### Your instructions
Take the entries that follow and return exactly the lines from the one holding "Phases of the Software Development Life Cycle (SDLC)" through the one holding "Version Control Systems (e.g., Git, SVN): VCS", both included. Nothing else is needed.

(Pictures paired with source code)
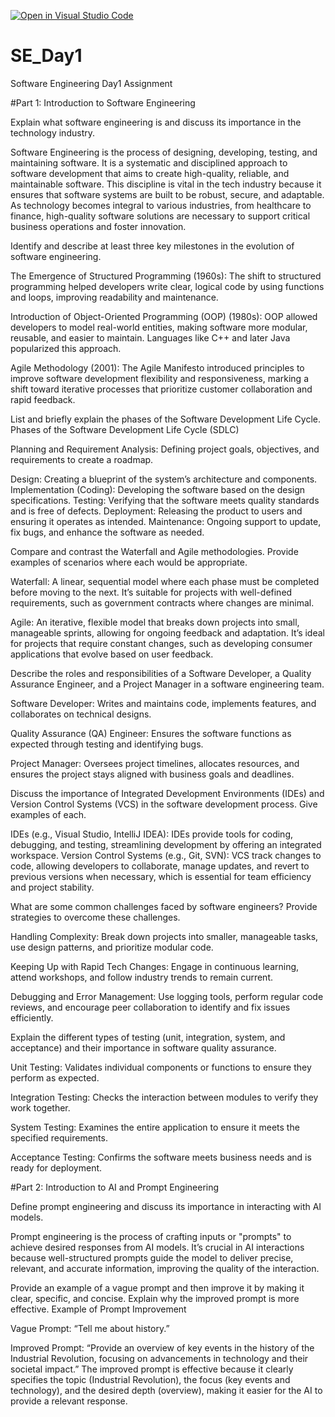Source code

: [![Open in Visual Studio Code](https://classroom.github.com/assets/open-in-vscode-2e0aaae1b6195c2367325f4f02e2d04e9abb55f0b24a779b69b11b9e10269abc.svg)](https://classroom.github.com/online_ide?assignment_repo_id=16949706&assignment_repo_type=AssignmentRepo)
# SE_Day1
Software Engineering Day1 Assignment

#Part 1: Introduction to Software Engineering

Explain what software engineering is and discuss its importance in the technology industry.

Software Engineering is the process of designing, developing, testing, and maintaining software. It is a systematic and disciplined approach to software development that aims to create high-quality, reliable, and maintainable software.
This discipline is vital in the tech industry because it ensures that software systems are built to be robust, secure, and adaptable. As technology becomes integral to various industries, from healthcare to finance, high-quality software solutions are necessary to support critical business operations and foster innovation.

Identify and describe at least three key milestones in the evolution of software engineering.

The Emergence of Structured Programming (1960s): The shift to structured programming helped developers write clear, logical code by using functions and loops, improving readability and maintenance.

Introduction of Object-Oriented Programming (OOP) (1980s): OOP allowed developers to model real-world entities, making software more modular, reusable, and easier to maintain. Languages like C++ and later Java popularized this approach.

Agile Methodology (2001): The Agile Manifesto introduced principles to improve software development flexibility and responsiveness, marking a shift toward iterative processes that prioritize customer collaboration and rapid feedback.

List and briefly explain the phases of the Software Development Life Cycle.
Phases of the Software Development Life Cycle (SDLC)

Planning and Requirement Analysis: Defining project goals, objectives, and requirements to create a roadmap.

Design: Creating a blueprint of the system’s architecture and components.
Implementation (Coding): Developing the software based on the design specifications.
Testing: Verifying that the software meets quality standards and is free of defects.
Deployment: Releasing the product to users and ensuring it operates as intended.
Maintenance: Ongoing support to update, fix bugs, and enhance the software as needed.

Compare and contrast the Waterfall and Agile methodologies. Provide examples of scenarios where each would be appropriate.

Waterfall: A linear, sequential model where each phase must be completed before moving to the next. It’s suitable for projects with well-defined requirements, such as government contracts where changes are minimal.

Agile: An iterative, flexible model that breaks down projects into small, manageable sprints, allowing for ongoing feedback and adaptation. It’s ideal for projects that require constant changes, such as developing consumer applications that evolve based on user feedback.

Describe the roles and responsibilities of a Software Developer, a Quality Assurance Engineer, and a Project Manager in a software engineering team.

Software Developer: Writes and maintains code, implements features, and collaborates on technical designs.

Quality Assurance (QA) Engineer: Ensures the software functions as expected through testing and identifying bugs.

Project Manager: Oversees project timelines, allocates resources, and ensures the project stays aligned with business goals and deadlines.

Discuss the importance of Integrated Development Environments (IDEs) and Version Control Systems (VCS) in the software development process. Give examples of each.

IDEs (e.g., Visual Studio, IntelliJ IDEA): IDEs provide tools for coding, debugging, and testing, streamlining development by offering an integrated workspace.
Version Control Systems (e.g., Git, SVN): VCS track changes to code, allowing developers to collaborate, manage updates, and revert to previous versions when necessary, which is essential for team efficiency and project stability.

What are some common challenges faced by software engineers? Provide strategies to overcome these challenges.

Handling Complexity: Break down projects into smaller, manageable tasks, use design patterns, and prioritize modular code.

Keeping Up with Rapid Tech Changes: Engage in continuous learning, attend workshops, and follow industry trends to remain current.

Debugging and Error Management: Use logging tools, perform regular code reviews, and encourage peer collaboration to identify and fix issues efficiently.

Explain the different types of testing (unit, integration, system, and acceptance) and their importance in software quality assurance.

Unit Testing: Validates individual components or functions to ensure they perform as expected.

Integration Testing: Checks the interaction between modules to verify they work together.

System Testing: Examines the entire application to ensure it meets the specified requirements.

Acceptance Testing: Confirms the software meets business needs and is ready for deployment.

#Part 2: Introduction to AI and Prompt Engineering


Define prompt engineering and discuss its importance in interacting with AI models.

Prompt engineering is the process of crafting inputs or "prompts" to achieve desired responses from AI models. It’s crucial in AI interactions because well-structured prompts guide the model to deliver precise, relevant, and accurate information, improving the quality of the interaction.

Provide an example of a vague prompt and then improve it by making it clear, specific, and concise. Explain why the improved prompt is more effective.
Example of Prompt Improvement

Vague Prompt: “Tell me about history.”

Improved Prompt: “Provide an overview of key events in the history of the Industrial Revolution, focusing on advancements in technology and their societal impact.”
The improved prompt is effective because it clearly specifies the topic (Industrial Revolution), the focus (key events and technology), and the desired depth (overview), making it easier for the AI to provide a relevant response.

### Output below
Phases of the Software Development Life Cycle (SDLC)

Planning and Requirement Analysis: Defining project goals, objectives, and requirements to create a roadmap.

Design: Creating a blueprint of the system’s architecture and components.
Implementation (Coding): Developing the software based on the design specifications.
Testing: Verifying that the software meets quality standards and is free of defects.
Deployment: Releasing the product to users and ensuring it operates as intended.
Maintenance: Ongoing support to update, fix bugs, and enhance the software as needed.

Compare and contrast the Waterfall and Agile methodologies. Provide examples of scenarios where each would be appropriate.

Waterfall: A linear, sequential model where each phase must be completed before moving to the next. It’s suitable for projects with well-defined requirements, such as government contracts where changes are minimal.

Agile: An iterative, flexible model that breaks down projects into small, manageable sprints, allowing for ongoing feedback and adaptation. It’s ideal for projects that require constant changes, such as developing consumer applications that evolve based on user feedback.

Describe the roles and responsibilities of a Software Developer, a Quality Assurance Engineer, and a Project Manager in a software engineering team.

Software Developer: Writes and maintains code, implements features, and collaborates on technical designs.

Quality Assurance (QA) Engineer: Ensures the software functions as expected through testing and identifying bugs.

Project Manager: Oversees project timelines, allocates resources, and ensures the project stays aligned with business goals and deadlines.

Discuss the importance of Integrated Development Environments (IDEs) and Version Control Systems (VCS) in the software development process. Give examples of each.

IDEs (e.g., Visual Studio, IntelliJ IDEA): IDEs provide tools for coding, debugging, and testing, streamlining development by offering an integrated workspace.
Version Control Systems (e.g., Git, SVN): VCS track changes to code, allowing developers to collaborate, manage updates, and revert to previous versions when necessary, which is essential for team efficiency and project stability.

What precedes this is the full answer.